Multiplicative social welfare functions
This is a social functions that put into consideration values. This social welfare function is multiplicative and not additive like the rest.
Use in choosing public policies
Choosing public policies will sometime require the differentiation of the different class of citizens. A policy like increase or decrease of tax on citizens of a county would require looking at the social impact it will have on poor as a different group. This policy would require the use of the rawlesian social welfare to take into consideration the poor. Public policies on issues like provision of health care will take another policy. Governments have to chose the most appropriate social welfare policy in making decisions.
Regulatory capture
This is a situation where government creates organizations either through policies or acts to control a certain line of industry to the interest of the citizens. The regulatory body later starts working in the interest of the bodies it was supposed to regulate and not the citizens (Bernstein 200). The federal communication commission in the United States is supposed to regulate the communication industries. This organization is facing some criticism from scholars that it is being compromised by some leading media houses. The compromise is leading to formulation of policies that allows communication houses evade some of the taxes. Regulatory capture leads to a situation where policies formulated for the good of the citizens are not implemented by the bodies charged with those responsibilities. This makes public policies supposed to be implemented by them useless no matter how good they look.
Rent seeking
Rent seeking is a situation where an individual tries to enrich himself without putting any effort in terms of capital and money in an investment. Large corporate sponsors some candidates on legislative seats. Once these individuals are elected they are used in formulating policies that are unfriendly to the competitor of the sponsor company. This may lead to development of a monopoly where the competitor is not able to continue doing business under the new policies leaving the sponsoring corporate making supernormal profit. Rent seeking will lead to an inefficient public policy because most policies made will not be genuine.

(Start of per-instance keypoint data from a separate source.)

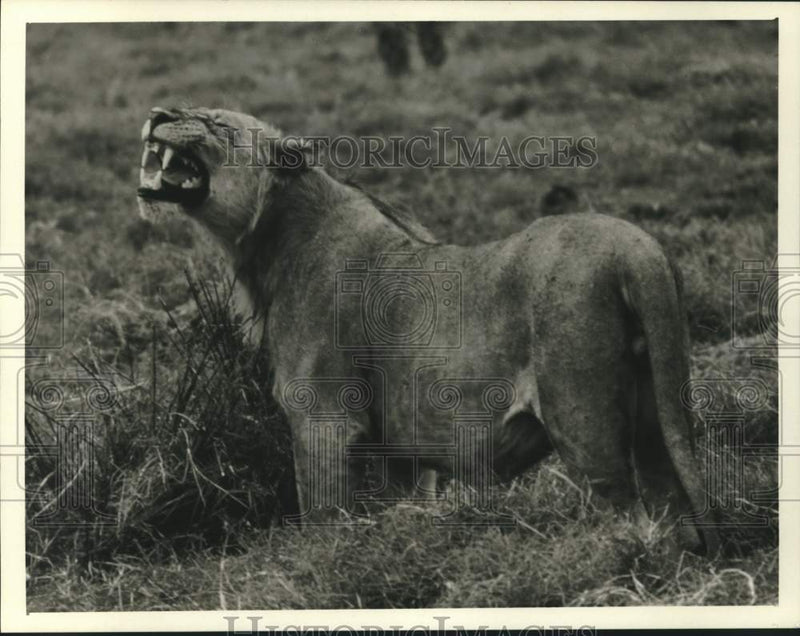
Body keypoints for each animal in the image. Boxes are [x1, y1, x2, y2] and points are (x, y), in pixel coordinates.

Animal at [137, 106, 719, 554]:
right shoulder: (401, 449)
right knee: (675, 509)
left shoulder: (323, 419)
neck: (266, 244)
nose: (159, 113)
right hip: (656, 411)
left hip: (583, 419)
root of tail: (638, 248)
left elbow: (322, 514)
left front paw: (320, 564)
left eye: (215, 121)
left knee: (632, 515)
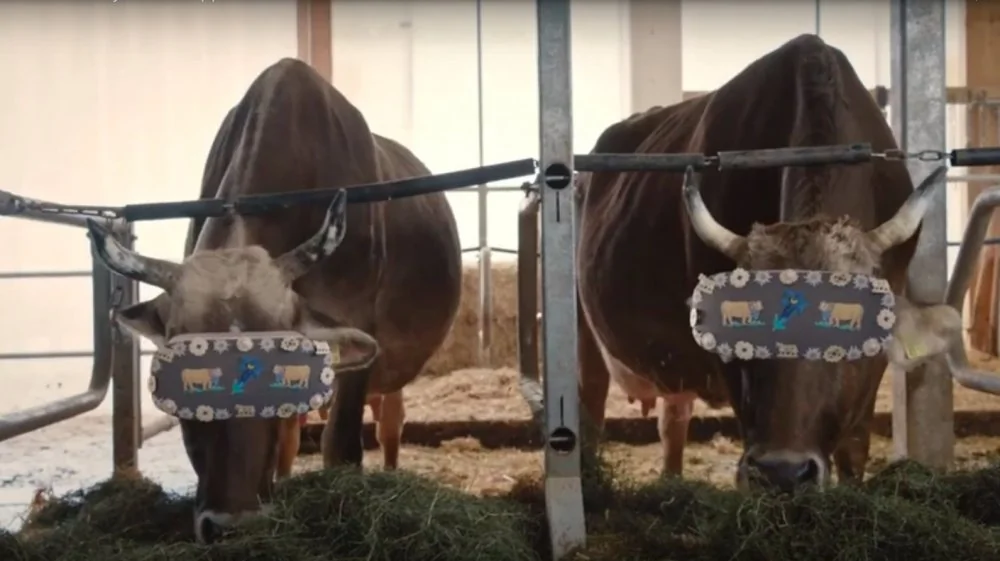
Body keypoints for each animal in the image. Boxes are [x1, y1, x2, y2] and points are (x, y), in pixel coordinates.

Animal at [529, 34, 956, 491]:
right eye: (745, 335)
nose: (782, 471)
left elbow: (853, 450)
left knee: (673, 419)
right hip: (581, 332)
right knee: (589, 412)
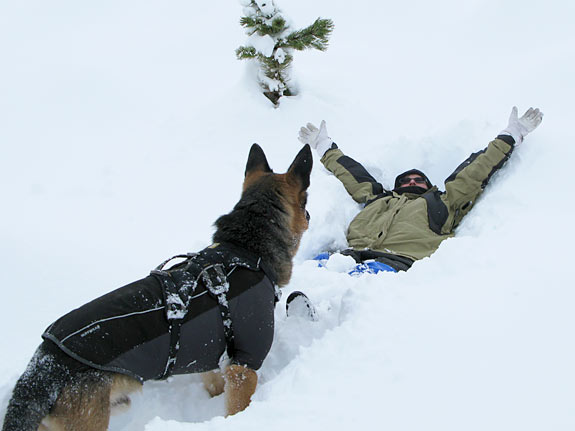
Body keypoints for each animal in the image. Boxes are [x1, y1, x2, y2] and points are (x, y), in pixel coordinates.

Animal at [2, 144, 312, 431]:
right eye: (306, 203)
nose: (309, 216)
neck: (246, 248)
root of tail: (43, 368)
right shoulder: (245, 365)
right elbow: (238, 404)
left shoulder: (209, 358)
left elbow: (214, 384)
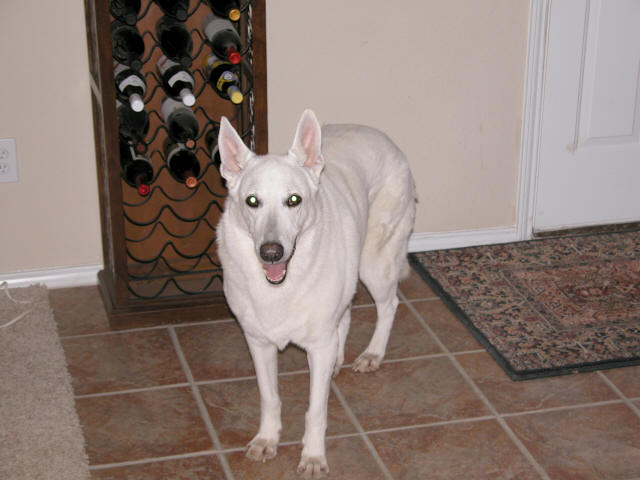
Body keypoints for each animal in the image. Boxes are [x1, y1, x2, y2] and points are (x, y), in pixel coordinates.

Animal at [216, 109, 416, 478]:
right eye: (252, 202)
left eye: (294, 200)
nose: (271, 253)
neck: (281, 286)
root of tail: (384, 138)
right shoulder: (258, 343)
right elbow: (270, 397)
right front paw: (267, 440)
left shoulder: (317, 348)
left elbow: (316, 411)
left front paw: (312, 456)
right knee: (347, 311)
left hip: (373, 262)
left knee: (389, 304)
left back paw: (372, 354)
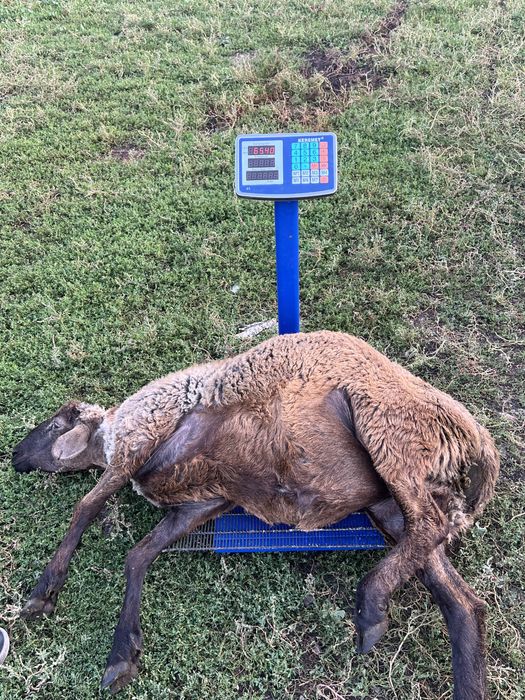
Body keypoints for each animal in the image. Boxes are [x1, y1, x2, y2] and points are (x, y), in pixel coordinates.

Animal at [12, 330, 499, 698]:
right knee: (462, 602)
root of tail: (474, 436)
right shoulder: (204, 502)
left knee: (431, 525)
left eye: (54, 424)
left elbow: (86, 507)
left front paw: (42, 594)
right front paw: (122, 657)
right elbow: (139, 556)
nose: (14, 456)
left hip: (388, 432)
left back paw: (371, 609)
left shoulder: (138, 440)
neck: (111, 436)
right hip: (389, 498)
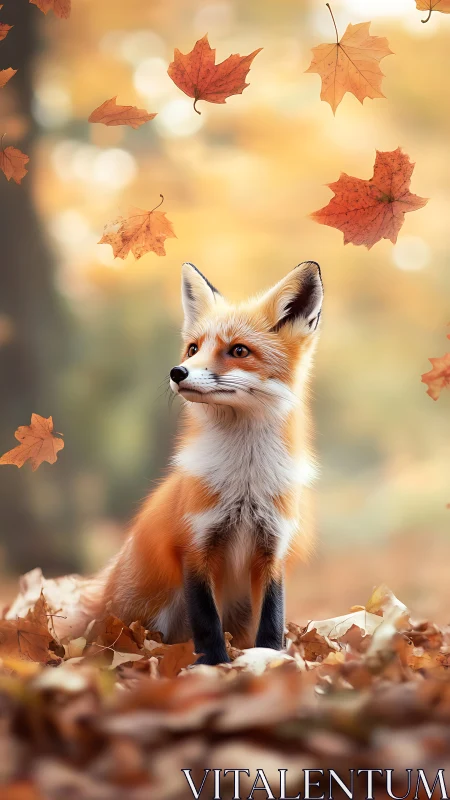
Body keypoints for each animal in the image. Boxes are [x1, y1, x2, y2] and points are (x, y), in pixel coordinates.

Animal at [99, 260, 323, 665]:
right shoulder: (195, 544)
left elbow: (273, 615)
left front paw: (269, 658)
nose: (177, 372)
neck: (245, 482)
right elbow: (205, 618)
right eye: (193, 348)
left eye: (238, 350)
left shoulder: (273, 548)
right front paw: (215, 665)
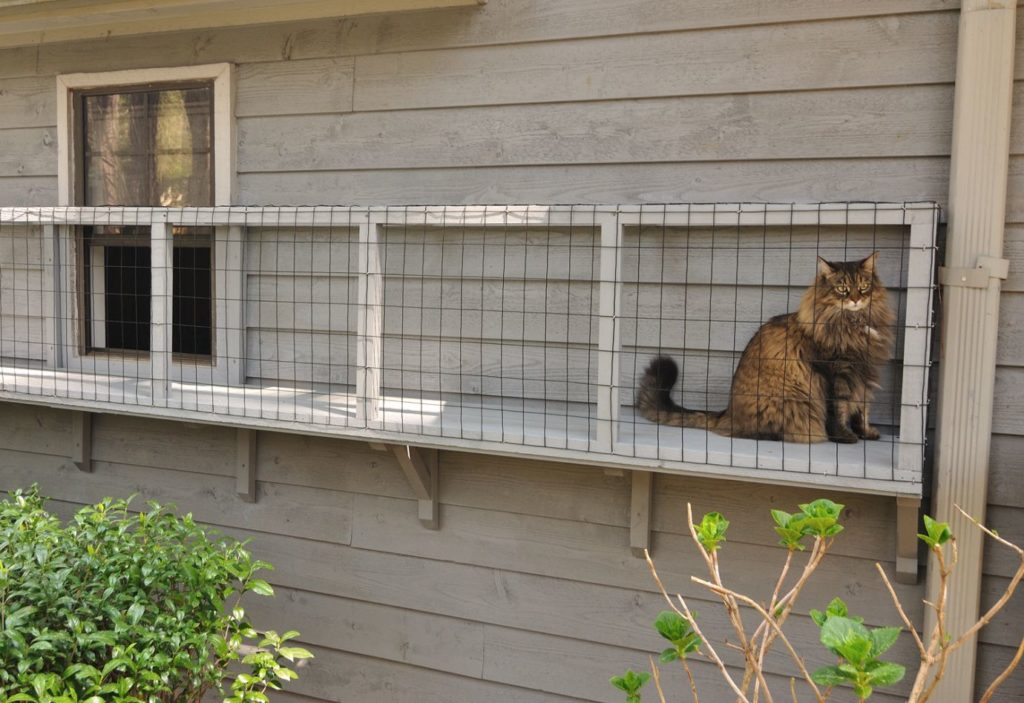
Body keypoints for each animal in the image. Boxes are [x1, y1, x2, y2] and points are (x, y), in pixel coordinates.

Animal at [634, 251, 892, 440]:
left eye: (864, 286)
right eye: (842, 289)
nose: (856, 299)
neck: (854, 326)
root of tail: (727, 413)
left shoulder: (865, 373)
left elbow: (862, 410)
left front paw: (866, 432)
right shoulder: (836, 373)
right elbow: (838, 410)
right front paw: (845, 437)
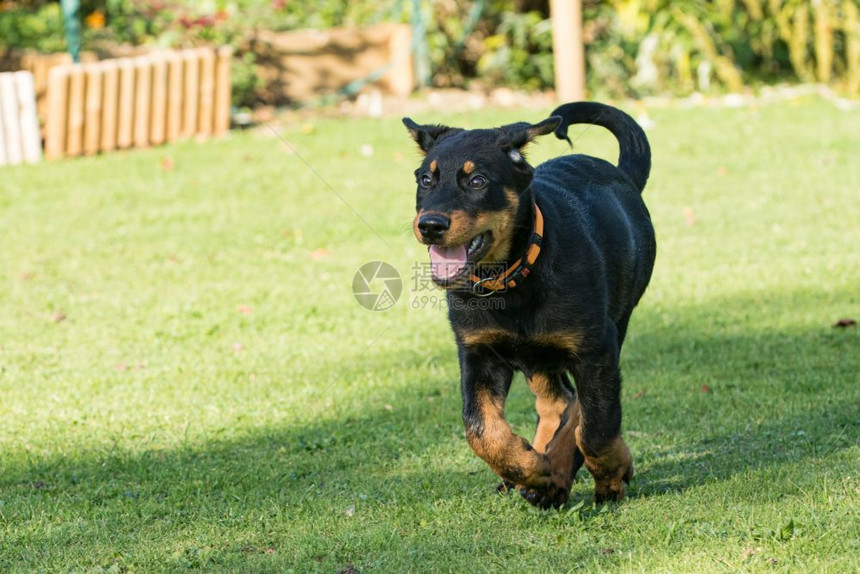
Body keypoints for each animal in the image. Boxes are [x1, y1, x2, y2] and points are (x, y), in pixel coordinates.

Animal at [406, 102, 656, 508]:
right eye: (426, 180)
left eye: (478, 181)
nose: (430, 225)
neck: (511, 280)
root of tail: (623, 176)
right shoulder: (477, 352)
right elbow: (479, 428)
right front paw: (529, 468)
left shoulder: (596, 349)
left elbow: (596, 426)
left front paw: (610, 475)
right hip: (537, 355)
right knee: (558, 401)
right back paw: (539, 473)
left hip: (614, 322)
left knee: (577, 406)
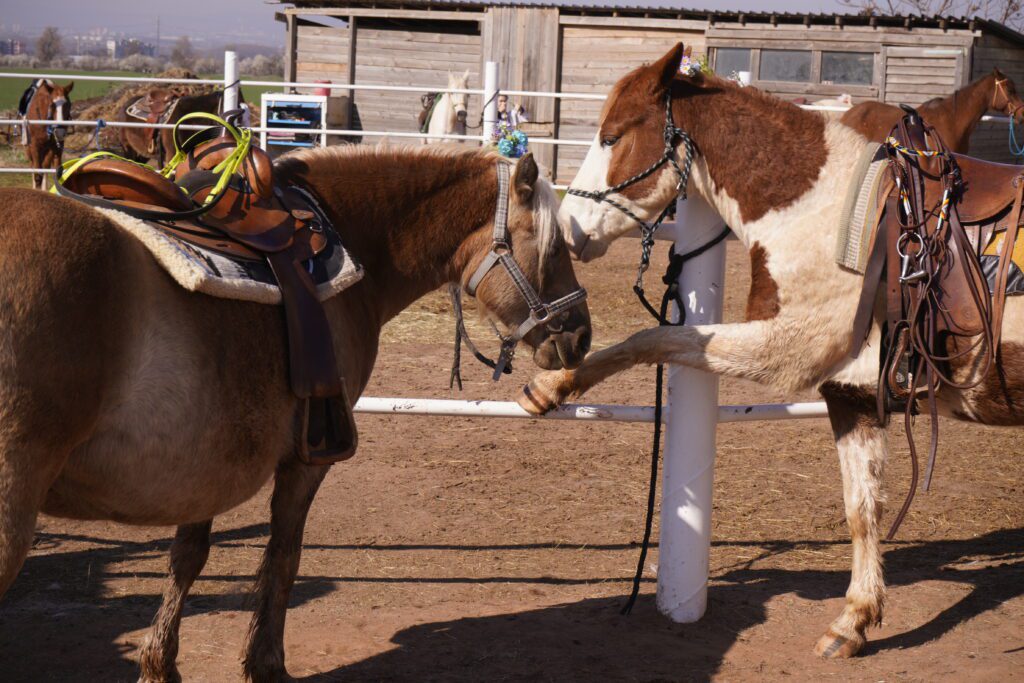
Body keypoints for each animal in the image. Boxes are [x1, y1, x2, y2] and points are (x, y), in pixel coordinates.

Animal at [0, 147, 590, 681]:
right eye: (555, 250)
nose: (581, 335)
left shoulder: (205, 466)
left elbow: (187, 556)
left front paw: (159, 664)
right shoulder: (308, 460)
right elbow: (284, 558)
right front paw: (265, 664)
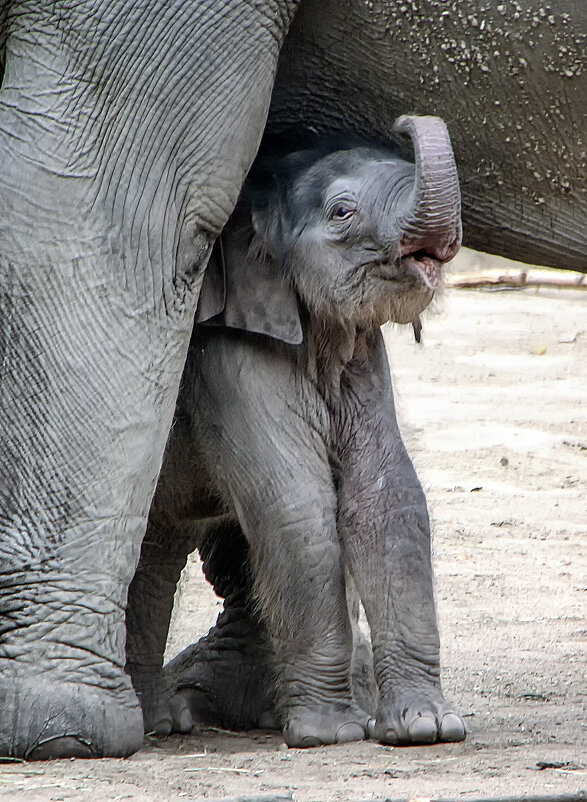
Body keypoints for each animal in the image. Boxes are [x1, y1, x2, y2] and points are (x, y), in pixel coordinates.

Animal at [126, 115, 466, 748]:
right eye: (341, 212)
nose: (405, 121)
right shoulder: (229, 363)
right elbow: (296, 507)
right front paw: (331, 735)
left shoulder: (364, 360)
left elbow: (388, 501)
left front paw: (427, 728)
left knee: (155, 547)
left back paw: (159, 723)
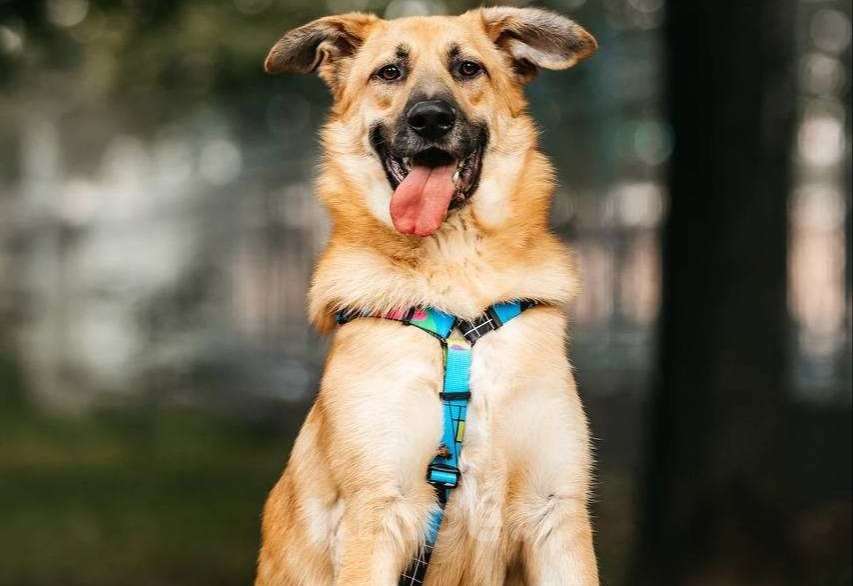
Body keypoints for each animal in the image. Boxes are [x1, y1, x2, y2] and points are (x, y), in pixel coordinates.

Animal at [256, 7, 598, 585]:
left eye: (468, 67)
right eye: (389, 73)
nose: (431, 119)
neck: (458, 297)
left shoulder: (558, 514)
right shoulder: (377, 512)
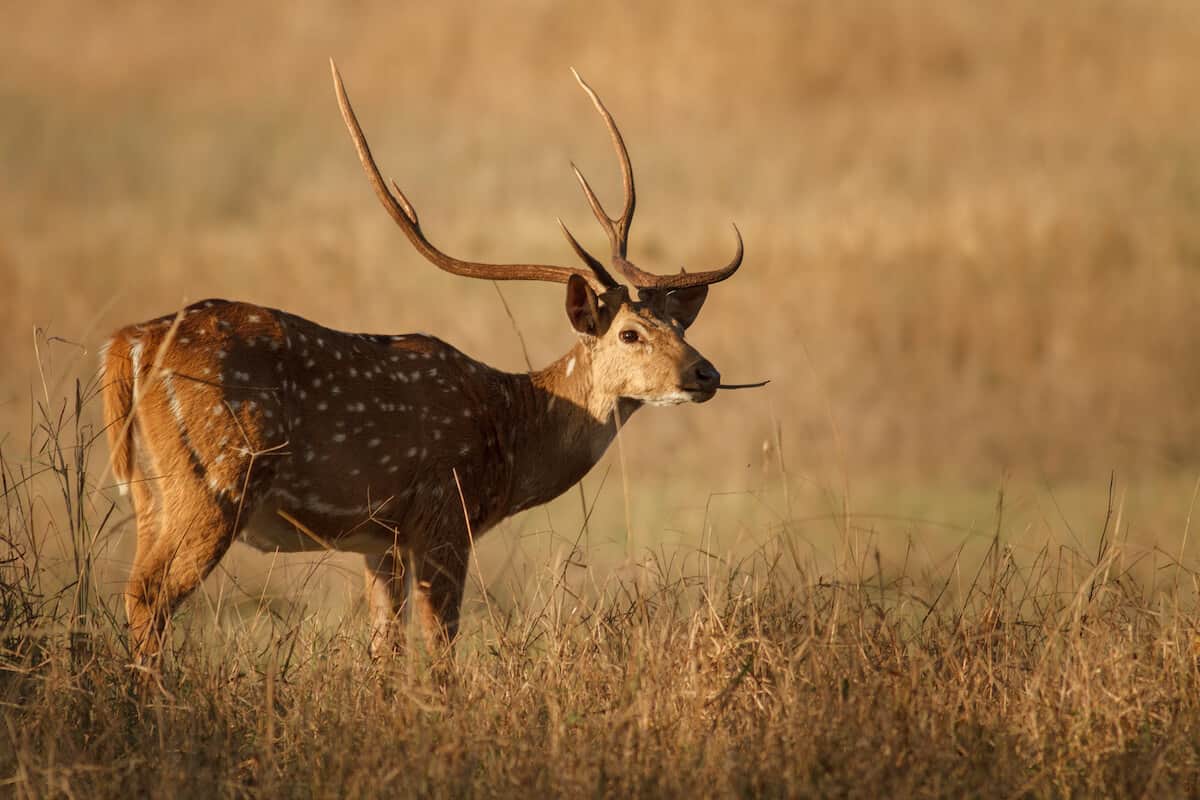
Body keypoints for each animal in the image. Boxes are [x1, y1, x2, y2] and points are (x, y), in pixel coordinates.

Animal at [100, 60, 753, 667]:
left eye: (681, 325)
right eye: (629, 332)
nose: (707, 374)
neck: (509, 434)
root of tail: (129, 344)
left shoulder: (381, 540)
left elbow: (386, 649)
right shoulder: (444, 514)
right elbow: (441, 647)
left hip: (152, 493)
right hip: (216, 475)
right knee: (150, 594)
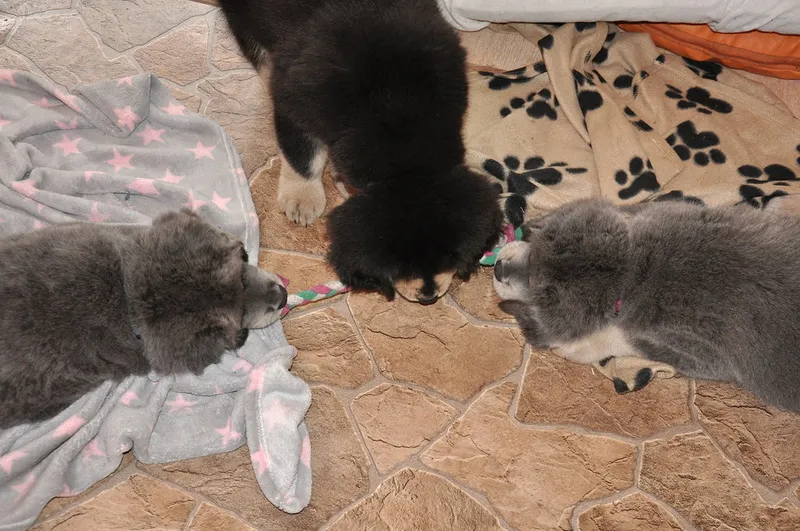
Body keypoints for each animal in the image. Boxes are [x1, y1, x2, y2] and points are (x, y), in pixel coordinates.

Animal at [216, 0, 503, 304]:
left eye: (450, 257)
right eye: (400, 267)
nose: (428, 296)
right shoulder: (297, 100)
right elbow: (303, 156)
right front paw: (303, 197)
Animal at [493, 198, 800, 412]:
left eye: (533, 284)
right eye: (535, 252)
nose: (497, 268)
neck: (634, 269)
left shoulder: (701, 355)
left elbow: (622, 337)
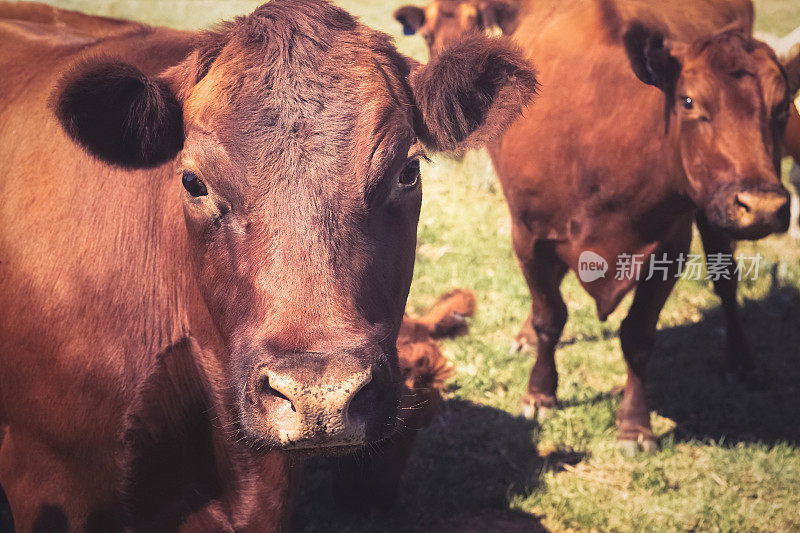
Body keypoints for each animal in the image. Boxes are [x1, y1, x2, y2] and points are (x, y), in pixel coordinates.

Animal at [396, 0, 800, 454]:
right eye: (688, 100)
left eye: (782, 107)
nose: (762, 206)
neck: (599, 144)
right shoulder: (529, 236)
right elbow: (550, 316)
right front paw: (540, 393)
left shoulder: (670, 246)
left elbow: (638, 336)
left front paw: (635, 426)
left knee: (725, 276)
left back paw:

The policies will also be used against the citizens instead of protecting them.
Principal-Agent Problem
This is a form of management of resources by a certain group of people known as the agent, who are answerable to the delegating authority known as the principal. The principal-agent problem is mostly seen in the government where bodies are formed to run some government services. The leaders of these organizations can act against the will of the authority of the government leading to conflict of interest. An example is the management of public transport in American cities by corporation appointed by the government. The corporation will ask for money from the government on projects they think is worth investing. This ability of the corporation to come up with their own project may lead to misuse of state resources in financing unwanted projects. Policies that will ensure accountability need to be developed. Accountability ensures the public and government interest is met. The principal agent problem leads to a situation where the principal is the government is not able to implement the regulatory on the agent. These leave the public with the responsibility of bearing the blunt of this corporation in offering inefficient services in the transport sector. The inadequacies in implementation of government policies by these organizations make the public policy inefficient.
Works Cited
Bernard, Smart, and Williams. Utilitarianism; For & Against. Cambridge: Cambridge University press, 1997.Print.
Bernstein. Regulating Business by Independent Commission. Princeton: Princeton University press, 2009. Print.
Cavalli, and Feldman. Cultural Transmission and Evolution: A Quantitative Approach. Princeton: Princeton University press, 1999. Print.